Унтер-офицер, выполнявший в Эвиденцбюро обязанности коменданта, с видимым удовольствием, как в любимом охотничьем домике, начал экскурсию по здешним достопримечательностям.

— Господин лейтенант, мы в волшебном замке, полном чудес. Разумеется, каждое чудо значится под грифом «совершенно секретно» и не запатентовано в Венском патентном бюро только по этой причине. Маг и волшебник, извиняюсь, господин полковник Редль самолично придумал и опробовал на практике каждое из них, будучи начальником Эвиденцбюро. Извиняюсь, мы очень сожалеем, что его перевели начальником штаба Восьмого корпуса в Прагу, хотя, как говорят господа офицеры, он там скорее получит чин генерала и дворянство из рук его величества императора.

Лейтенант с любопытством озирался. На первый взгляд ничего необычного: несколько картин на стенах, письменный стол, два кресла перед ним, стулья вдоль стены, ковер посредине зала. Тяжелые драпировки на широких окнах способны создавать интимный полумрак в солнечный полдень. Люстра в дюжину электрических ламп и несколько бра на стенах.

«Пожалуй, здесь слишком много электричества», — подумал он и стал с вниманием выслушивать пояснения.

Рассказ унтера сразу же объяснил причину иллюминации.

— Мы видим, извиняюсь, две картины. Они вовсе не украшения, а скрывают в себе объективы самых лучших фотоаппаратов. Расположение картин, подсветка электричеством позволяют незаметно для посетителя делать снимок в профиль и анфас. И этажерка для книг — не что иное, как измерительная линейка: подвел к ней как бы ненароком гостя, неслышно щелкнул объектив — и на фото, до сантиметра, отсчитывай его рост…

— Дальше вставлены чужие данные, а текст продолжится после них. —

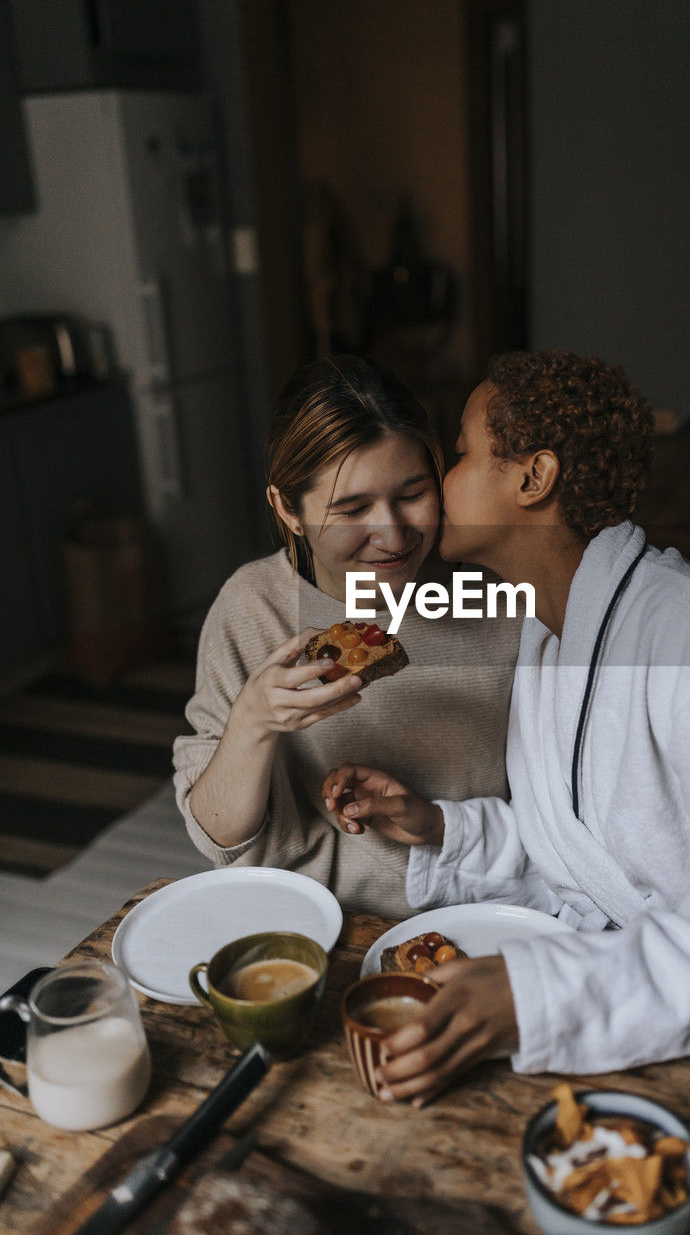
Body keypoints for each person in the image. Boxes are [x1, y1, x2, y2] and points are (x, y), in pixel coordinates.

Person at [323, 349, 690, 1103]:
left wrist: (545, 996)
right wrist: (438, 826)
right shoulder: (549, 637)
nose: (442, 483)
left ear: (533, 478)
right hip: (650, 1016)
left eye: (465, 453)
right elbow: (586, 856)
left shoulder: (686, 635)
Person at [173, 355, 521, 918]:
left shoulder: (496, 587)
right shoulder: (252, 607)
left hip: (490, 905)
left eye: (412, 493)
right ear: (287, 508)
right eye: (352, 509)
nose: (392, 534)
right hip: (322, 918)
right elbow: (219, 838)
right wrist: (253, 722)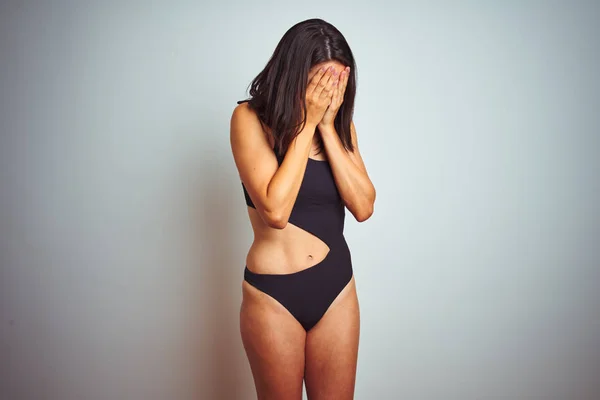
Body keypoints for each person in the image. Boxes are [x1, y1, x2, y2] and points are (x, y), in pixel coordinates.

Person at [229, 18, 376, 400]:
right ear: (294, 74)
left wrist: (327, 127)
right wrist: (307, 124)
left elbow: (363, 206)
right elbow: (275, 211)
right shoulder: (249, 120)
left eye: (337, 83)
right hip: (274, 295)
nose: (329, 93)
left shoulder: (340, 127)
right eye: (320, 83)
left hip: (337, 289)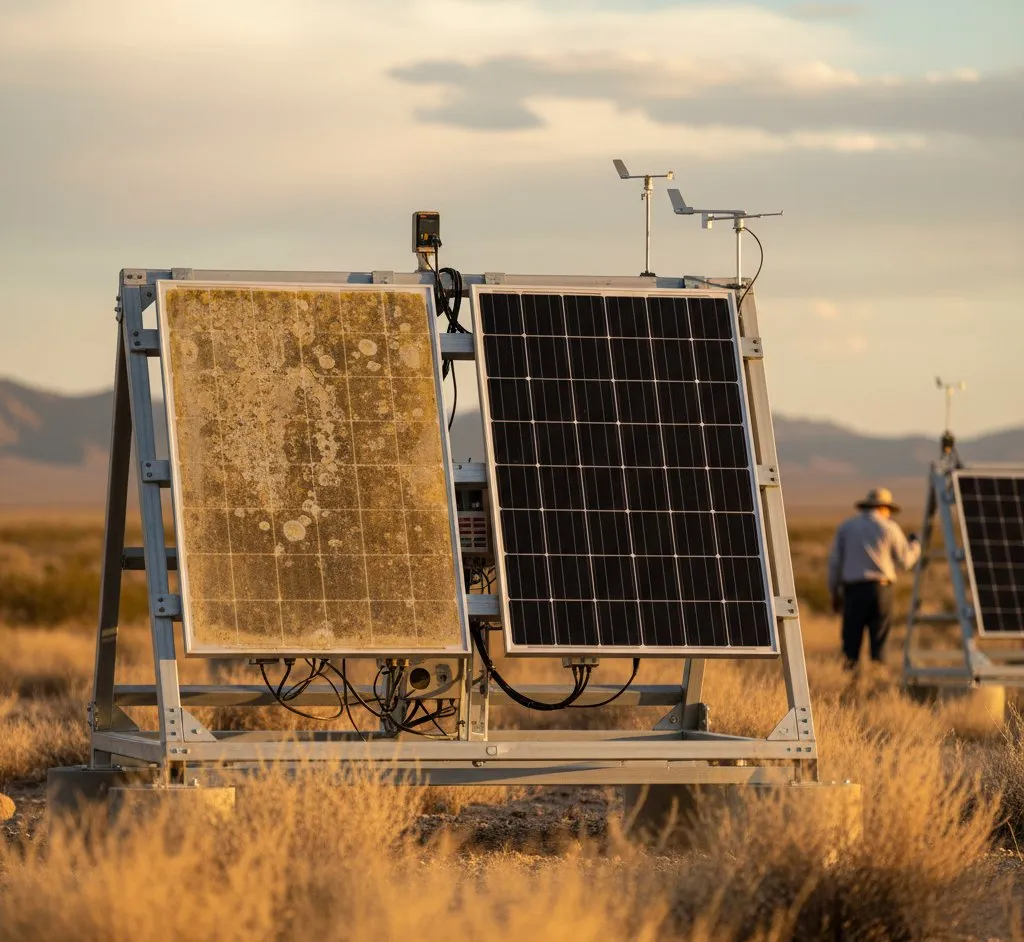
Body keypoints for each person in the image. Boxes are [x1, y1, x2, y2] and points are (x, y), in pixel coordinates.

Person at [827, 487, 921, 672]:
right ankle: (877, 683)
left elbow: (834, 563)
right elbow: (906, 561)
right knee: (879, 643)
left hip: (853, 591)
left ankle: (850, 682)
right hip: (881, 590)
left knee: (851, 643)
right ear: (884, 508)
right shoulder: (889, 528)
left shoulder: (847, 527)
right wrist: (916, 544)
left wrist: (834, 593)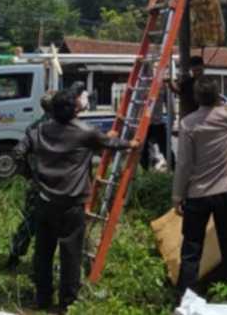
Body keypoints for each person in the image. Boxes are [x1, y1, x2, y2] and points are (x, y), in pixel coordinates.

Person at [13, 89, 138, 312]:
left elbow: (18, 152)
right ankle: (67, 304)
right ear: (74, 109)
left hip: (44, 201)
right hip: (71, 204)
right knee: (70, 255)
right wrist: (132, 144)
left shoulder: (39, 130)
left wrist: (31, 176)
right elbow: (112, 144)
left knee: (43, 253)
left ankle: (42, 300)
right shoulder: (84, 131)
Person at [172, 52, 227, 295]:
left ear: (196, 97)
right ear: (217, 96)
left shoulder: (188, 125)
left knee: (192, 248)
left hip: (197, 196)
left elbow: (184, 165)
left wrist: (177, 196)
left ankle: (186, 298)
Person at [7, 91, 55, 269]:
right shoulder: (63, 127)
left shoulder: (34, 127)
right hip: (60, 187)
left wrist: (28, 173)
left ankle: (14, 256)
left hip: (37, 184)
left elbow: (17, 152)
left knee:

Фризе с восторгом покачал головой и закатил глаза.

— В двух других картинах, — ткнул пальцем в сторону пейзажей Иосиф, — извиняюсь, микрофоны. Один задействован прямо на стенографистку в соседней комнате. Через другой микрофончик можно сделать запись на фонограф Эдисона. Достаточно нажать кнопочку под крышкой стола…

Унтер попросил лейтенанта убедиться самому во всем. Тот обошел кресло и наклонился под крышку стола. Действительно, среди четырех других кнопок торчал прямой металлический клавиш.

— А остальные кнопочки?

— Сейчас увидим, — гордо, словно это было его изобретение, продолжал демонстрацию унтер. Он нажал на самую длинную из них — тотчас на столе зазвонил телефон. Лейтенант снял наушник, приложил к уху. Молчание. Он в недоумении повесил рожок на место и посмотрел на унтера. У того на лице было разлито удовольствие.